First, the Act clarifies the scope of the centralized partnership audit rules by eliminating references to adjustments of partnership income, gain, loss deduction, or credit. Instead, the Act applies the centralized partnership audit rules more broadly to all “partnership-related items,” defined as any item or amount with respect to the partnership which is relevant in determining the income tax liability of any person. This includes items that may not appear on the partnership’s tax return, including a partner’s basis in his or her partnership interest, the partnership’s basis in its assets, and a partner’s share of partnership liabilities.
The Act also clarifies items to which the centralized partnership audit rules generally do not apply. For example, these rules do not apply to audits relating to taxes on self-employment income, tax on net investment income, withholding tax on nonresident alien individuals or foreign corporation, and withholding tax for certain foreign accounts. However, partnership-related adjustments to income taxes can affect the amount of these tax liabilities and lead to additional assessments of such other types of taxes.
Additionally, the Act clarifies the requirements for reviewed-year partners (those partners who held an interest in the partnership during the year under examination) filing amended returns, and presents an alternative “pull-in procedure,” that accomplishes a similar result without the need for partners to file amended returns. Under the pull-in procedure, reviewed-year partners pay the tax that would be due with amended returns and provide the IRS with information necessary to show that the tax was correctly computed and paid. The partners must also make binding changes to their tax attributes for later years. However, in general, the pull-in procedure does not require the participation of all of the partnership’s reviewed-year partners.

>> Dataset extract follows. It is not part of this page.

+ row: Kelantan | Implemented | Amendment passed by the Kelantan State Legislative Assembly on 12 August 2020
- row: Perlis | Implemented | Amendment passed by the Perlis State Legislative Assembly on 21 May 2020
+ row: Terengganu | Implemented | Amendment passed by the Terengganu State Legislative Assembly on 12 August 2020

Lastly, the Act clarifies procedures for netting items in determining imputed underpayments. Items of different character, i.e. capital or ordinary, are not netted together in determining the amount of the imputed underpayment. Rather, the imputed underpayment is determined by netting partnership adjustment items for the reviewed year and applying the highest rate of tax in effect for the reviewed year. When determining partners’ distributive shares, like items are separately netted.
The new centralized partnership audit regime enacted by the Bipartisan Budget Act of 2015 and amended by the Consolidated Appropriations Act, 2018, sets forth partnership audit procedures substantially different from those effective for years prior to 2018. If they haven’t already done so, partnerships and LLCs taxed as partnerships should consider amending their Partnership and Operating Agreements in order to account for these changes.